You’re certainly not alone. Who wouldn’t want their own homegrown patch of strawberries for baking, eating fresh, preserving, and enjoying as jams, jellies, and more?
The good news is that strawberries grow well in many ways. Even if all you have is a scrap of land or a bit of space on a balcony, you can grow a sizable strawberry harvest. Here’s how.
Jump to:
- First, Plan for Planting – How Many Strawberry Plants Will You Need?

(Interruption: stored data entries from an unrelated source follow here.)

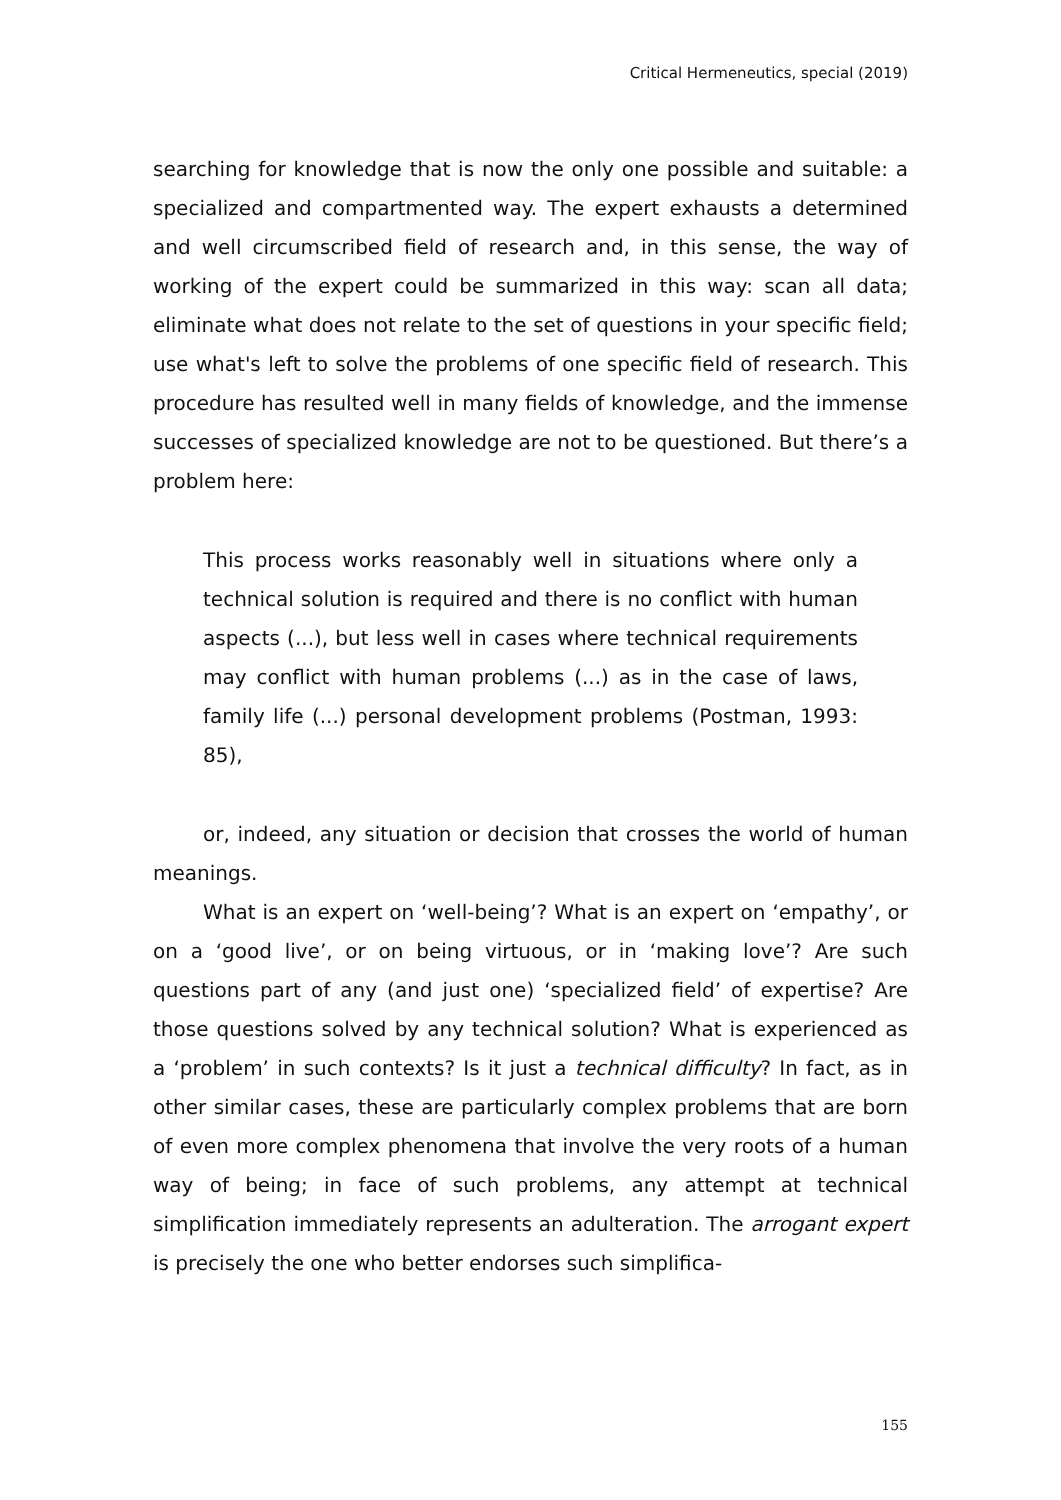Critical Hermeneutics, special (2019)
searching for knowledge that is now the only one possible and suitable: a specialized and compartmented way. The expert exhausts a determined and well circumscribed field of research and, in this sense, the way of working of the expert could be summarized in this way: scan all data; eliminate what does not relate to the set of questions in your specific field; use what's left to solve the problems of one specific field of research. This procedure has resulted well in many fields of knowledge, and the immense successes of specialized knowledge are not to be questioned. But there’s a problem here:
This process works reasonably well in situations where only a technical solution is required and there is no conflict with human aspects (...), but less well in cases where technical requirements may conflict with human problems (...) as in the case of laws, family life (...) personal development problems (Postman, 1993: 85),
or, indeed, any situation or decision that crosses the world of human meanings.
What is an expert on ‘well-being’? What is an expert on ‘empathy’, or on a ‘good live’, or on being virtuous, or in ‘making love’? Are such questions part of any (and just one) ‘specialized field’ of expertise? Are those questions solved by any technical solution? What is experienced as a ‘problem’ in such contexts? Is it just a technical difficulty? In fact, as in other similar cases, these are particularly complex problems that are born of even more complex phenomena that involve the very roots of a human way of being; in face of such problems, any attempt at technical simplification immediately represents an adulteration. The arrogant expert is precisely the one who better endorses such simplifica-
155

- 10 Ways to Grow Strawberries in Small Spaces
- 1. Grow Strawberries in Containers
- 2. Grow Up
- 3. Grow Down
- 4. Strawberry Plant Stackers
- 5. Strawberry Towers
- 6. Grow Strawberries in Gutters
- 7. Grow Strawberries in Raised Beds
- 8. Strawberry Pyramids
- 9. Use Strawberries in Edible Landscaping
- 10. Grow Everbearing Strawberry Varieties
- Keys to Success for Small Space Strawberry Growing
First, Plan for Planting – How Many Strawberry Plants Will You Need?
To make sure your efforts are worthwhile—ergo, that you can reap enough of a harvest to use your limited space for strawberries—it helps to have an idea of what you can expect for a yield and how many strawberry plants you’ll need to get at least a minimum harvest.
On average, you can plan to harvest one quart of strawberries per plant per season. This is generally true of both June-bearing and everbearing strawberry varieties. The difference is when you get to that one-quart figure. You’ll get them all at once with June-bearers and over the course of the summer with everbearing.
How many plants you need depends on what you want to do with your strawberries—do you just want berries to eat fresh, or do you plan to preserve some or most of your strawberries for eating later by drying, canning, or freezing?
- For mostly fresh eating: plant six or seven plants per person for fresh eating throughout the strawberry season
- For preserving: plant 10 plants per person
- For preserving and eating fresh: if you want to do both, combine and pick a number–15 to 17 plants per person would be a good, solid supply of strawberries for eating fresh in-season and preserving if you have the space to do it, but in a small-space situation that can be hard.
- Total for a Family of Four: For a household of four, your total planting would be a number between 24 and 60 plants, depending on the intended use
Given that we’re talking about growing strawberries in limited space, you may need to find a happy medium, but even in a small space, with the recommendations we have below, you can easily grow a minimum of 20 to 50 plants, so hitting these numbers is not outside the realm of possibility.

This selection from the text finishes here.